Thinking about Uncle Charlie’s death, I find myself wishing I could go out into the country to look above in the night’s sky to force my eyes open the way Adam and Eve are supposed to have after they ate the forbidden fruit in the Garden of Eden. After all, the knowledge that we possess that allegedly the other animals don’t is the knowledge that one day each of us shall die… I imagine myself (because I am in town and looking outside wouldn’t create that luminous night) wondering if the night sky is full or empty, and where Uncle Charlie is now.
His loss is especially poignant because he was mentally handicapped, and could not have lived outside a hospital. If I judge the Universe empty, one soul is no more, is missing tonight, as John Donne says “Each man’s death diminishes me.” More, Uncle Charlie wasn’t really able to discover painting, literature, architecture or the other things that make life interesting. He also had no ability to have a wife or children. His life on earth was incomplete, and without a God always remains so.

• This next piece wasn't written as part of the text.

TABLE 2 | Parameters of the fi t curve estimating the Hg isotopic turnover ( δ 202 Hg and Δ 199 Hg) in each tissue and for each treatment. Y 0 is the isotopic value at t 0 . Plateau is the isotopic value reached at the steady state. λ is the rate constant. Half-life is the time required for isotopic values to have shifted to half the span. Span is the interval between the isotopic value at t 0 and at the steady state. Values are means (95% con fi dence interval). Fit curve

In the Night’s imaginary quietude with the cool breeze and the crickets chirping, I feel a pain in my heart–just as my mom periodically cries over Uncle Charlie’s death–and he was the first of his siblings to die. It is his suffering she cannot bear–she wonders if life gave much of itself to Uncle Charlie. I know she always wondered how the minister’s well-meant “fullness of life” applied to a man with Uncle Charlie’s disability.

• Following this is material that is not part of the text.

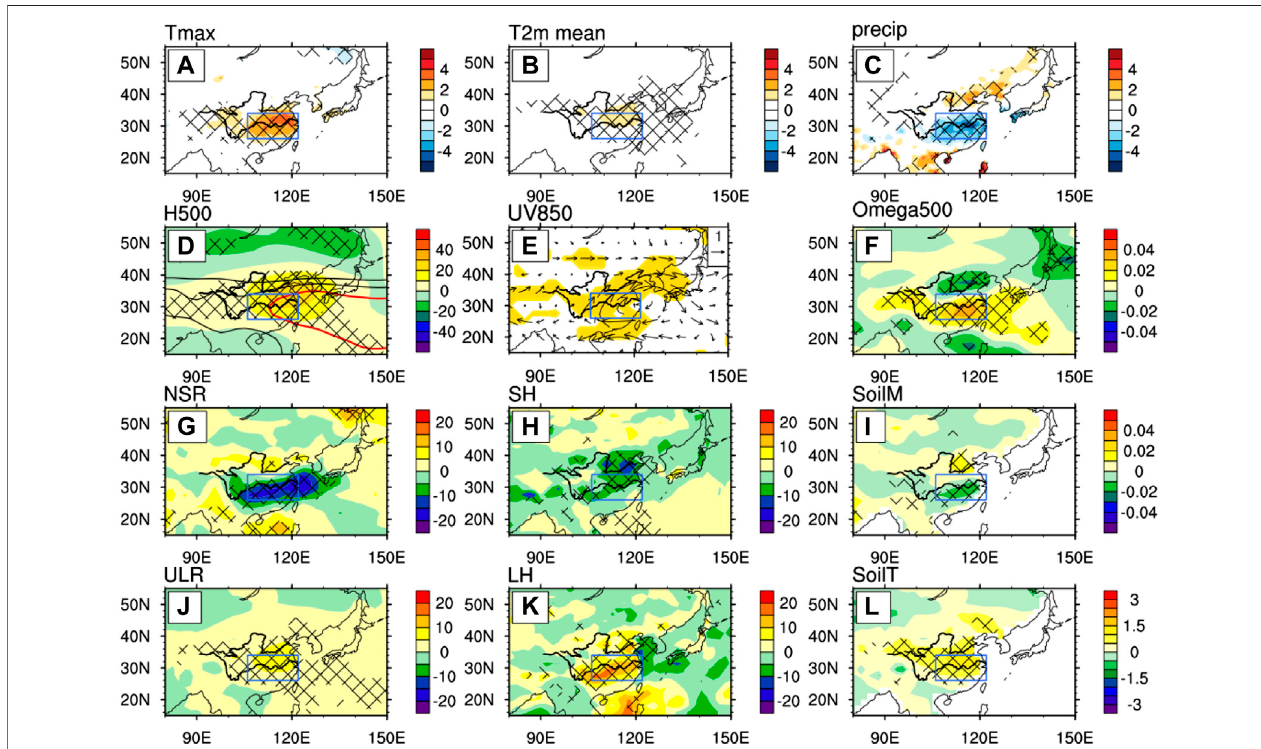
FIGURE6 | Compositeofanomalous atmosphereand soil variables interms ofRPHWs inCC that are departures from the long-term climate mean over the whole studyperiod,i.e., T max (unit: ° C) (A) , T 2m (unit: ° C) (B) ,precipitation(unit:mm) (C) ,500 hPageopotentialheight(shading,unit:gpm)andisolinesof588(redcontours),586 and584(blackcontours) (D) ,850 hPawindvector(vector,unit:m s − 1 ) (E) ,500 hPa ω (unit:Pa s − 1 ) (F) ,netshortwaveradiationatsurface(unit:W m − 2 ) (G) ,sensibleheat fl ux(unit:W m − 2 ) (H) ,surfacesoilmoisture(unit:proportion) (I) ,upwardlongwaveradiationatsurface(unit:W m − 2 ) (J) ,latentheat fl ux(unit:W m − 2 ) (K) ,andsurface soil temperature (unit: K) (L) . Where, in radiation (G, J) and heat fl ux (H, K) , positive is upward. The 95% con fi dence level is indicated by the shading in (E) and the hatched area in others.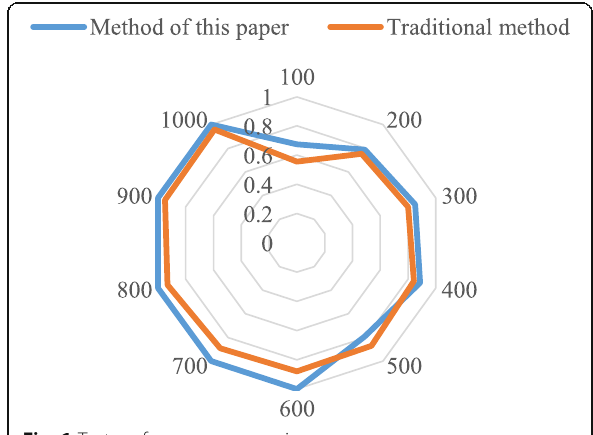
Parallelization of the SCSRC algorithm on the cloud platform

Charlie believed in Jesus. He never knew much about the Trinity and never read the New Testament… and needless to say I never discussed Judaism, which I converted to, to him. Yet when I spoke to him last I told him I hoped for a great banquet like the Vikings–our Swedish ancestors–believed would exist in a place like Valhalla. Though leaving out the days spent fighting as part of the reward of the blest, I told him that nightly according to Norse mythology the blest voraciously feasted on delicious foods.
I also mentioned something I hoped for Charlie: that he have a normal brain, a brain able to communicate with others like two I hope he is with now: Grandma and Grandpa Williams. I told Charlie that two names he asked about–Uncle Carl and Aunt Florence–would also be there, and in fact all of his family. I know that the presence of the people he loves is all that Charlie wanted in death.
I told Charlie if God would let me make them, I would fix chili and a cherry pie for him in Heaven. The cherry pie would be made out of real cherries and a cookie crust. I did not think of it at the time, but perhaps they would have never-ending bottoms, so Charlie could eat the chili and pie forever… along with a never-ending coke.
I did not mention, and I suppose it would have been selfish to bother Uncle Charlie with it, that I hope that my beloved–my current crush–will be another guest at the joyous feast, and perhaps–just perhaps– he will have the marriage with me in Heaven which I have yet to have on earth.
It is also beside the point that I hope that even in Heaven there will times of solitude with me in which I sit atop a dock over a lily pond, communing with God and the Nature that exists after this world ceases to be. In the coolness of spring or warmth of summer, I will experience either God or the books I loved in this world (I am sure God allows this): The Lobster Books; The Little Princess; The Old Curiosity Shoppe; Little Dorrit; Villette; and The Biology and Conservation of Wild Felids. These books would be among many from a tote bag which would give me any book I wanted without growing or shrinking.
As for my time alone with my beloved… this is supposed to be G-rated, but I will say that though we will make physical contact (or the equivalent in Heaven), we will also spend time talking–about ourselves, each other, and the things we experienced apart from each other.
I can’t say what my evidence for what that “Great Library in the Sky,” as one of my favorite professors in college called it, is. Yet perhaps mine is as good a guess as anyone’s.
I still miss Charlie but I feel better believing he is in that place where God’s presence is felt with the clarity with which we in this world usually experience physical things. I believe in that world nothing of our material exists, but our souls, and even our pet’s souls, find the bright light of God’s shining love.